Chlorine dioxide targets cancer cells because of the lactic acid at the cancer site. Once chlorine dioxide comes into contact with lactic acid, it releases oxygen directly where it is most needed. Cancer cells produce excessive amounts of lactic acid because their mitochondria are dysfunctional, preventing their use of the citric acid [Krebs] cycle. Consequently, pyruvic acid, the product of glycolysis, which generally would enter the mitochondria for its total combustion into energy, is converted to lactic acid. It is reported that cancer cells can produce 40 times more lactic acid than normal cells.
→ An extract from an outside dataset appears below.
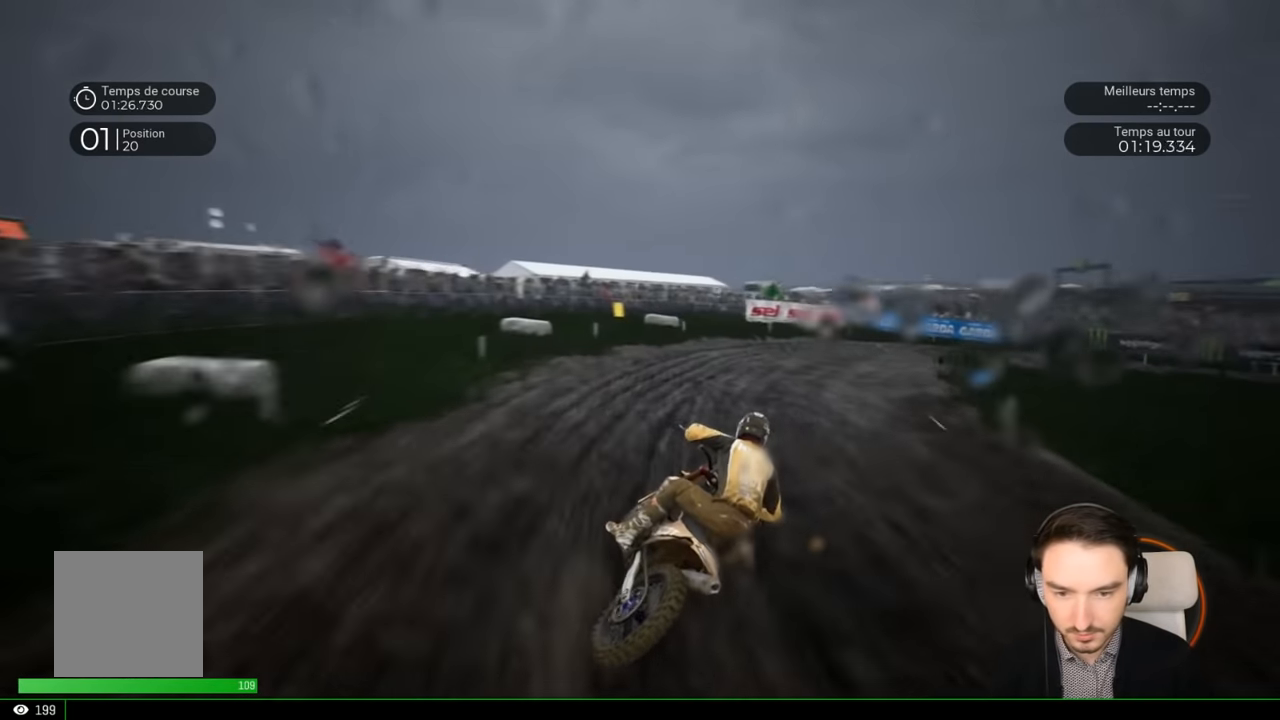
{"buttons": ["R2"], "left_stick": "right", "right_stick": "down-right", "events": [[467, "R2", "down"]]}
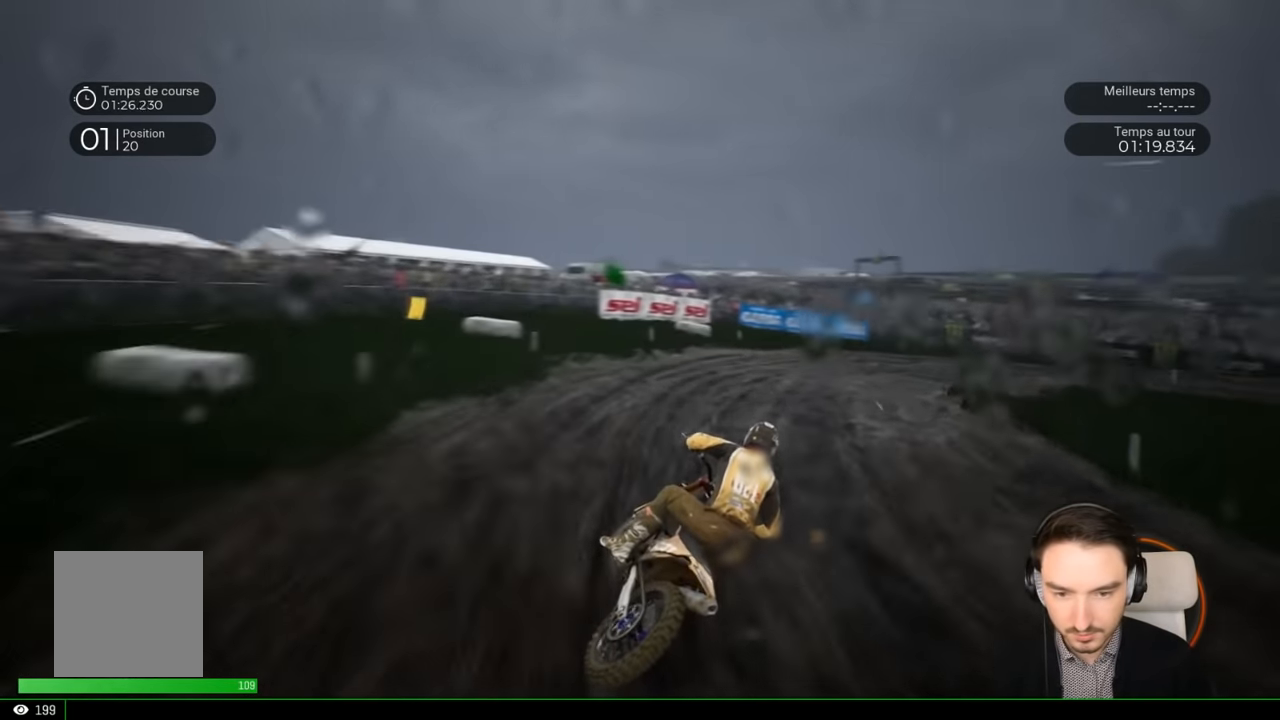
{"buttons": ["R2"], "left_stick": "right", "right_stick": "down-right", "events": [[117, "R2", "up"], [183, "R2", "down"], [333, "R2", "up"], [467, "R2", "down"]]}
The next chapter will speak of injecting chlorine dioxide directly into tumors. Here, we discuss chlorine dioxide as an oxidative cancer therapy. Chlorine dioxide possesses anticancer and antiviral activities, probably due to its ability to induce ROS production. Chlorine dioxide exhibited significant cytotoxicity against two breast cancer cell lines (MCF-7, MDA-MB-231) and three colorectal cancer cell lines (LoVo, HCT-116, SW-480). This cytotoxicity appeared to be associated with chlorine dioxide’s capacity to induce the production of reactive oxygen species (ROS).[i]

In the simplest terms, chlorine dioxide allows one to clean one’s inner house. Our bodies need to be cleaned regularly for the best performance and longevity. The first thing chlorine dioxide will do as it surges into the blood is rejuvenate red blood cells. Almost instantly, more oxygen will flow through the blood, helping separate clumped red blood cells. MMS is a more chemical form of chlorine dioxide (I prefer the CDS form, which is chlorine dioxide gas dissolved in water); both have a positive impact on blood chemistry.

A clean house better circulates fresh oxygen to cells, making them happier and enabling them to continue singing the song of life with greater endurance. Fresh, healthy blood is essential for health.

CDS is an atomic bomb in the hands of ordinary citizens; with it you can
control your health responsibly and independently of the control of doctors,
who intern are all under the control of those who cause us diseases.” We
have patients that have been cancer free for 3-5 years. All their scans are clear.
They get that booster, and now they have stage 4 disease again. It is happening.
Dietrich Klinghardt, MD, PhD

Chlorine Dioxide – Superior Mitochondrial Stimulator?

Fruits are living biological entities that perform many metabolic functions. Senescence is the period when chemical synthesizing pathways give way to degradative processes, leading to the aging and spoiling of fruits. In experiments, chlorine dioxide was closely associated with a delay in fruit senescence during storage.

ClO2 can restore ATP and the redox balance, reducing and delaying fruit senescence. Higher concentrations of ClO2 (10 and 25 mg/L) were more effective than the lower concentration (5 mg/L) in altering the redox balance and increasing energy production. It seems that what chlorine dioxide can do for plant mitochondria, it can do for human mitochondria, too. That is why chlorine dioxide goes well with magnesium and PPC. All three together stimulate and heal the cells’ energy factories.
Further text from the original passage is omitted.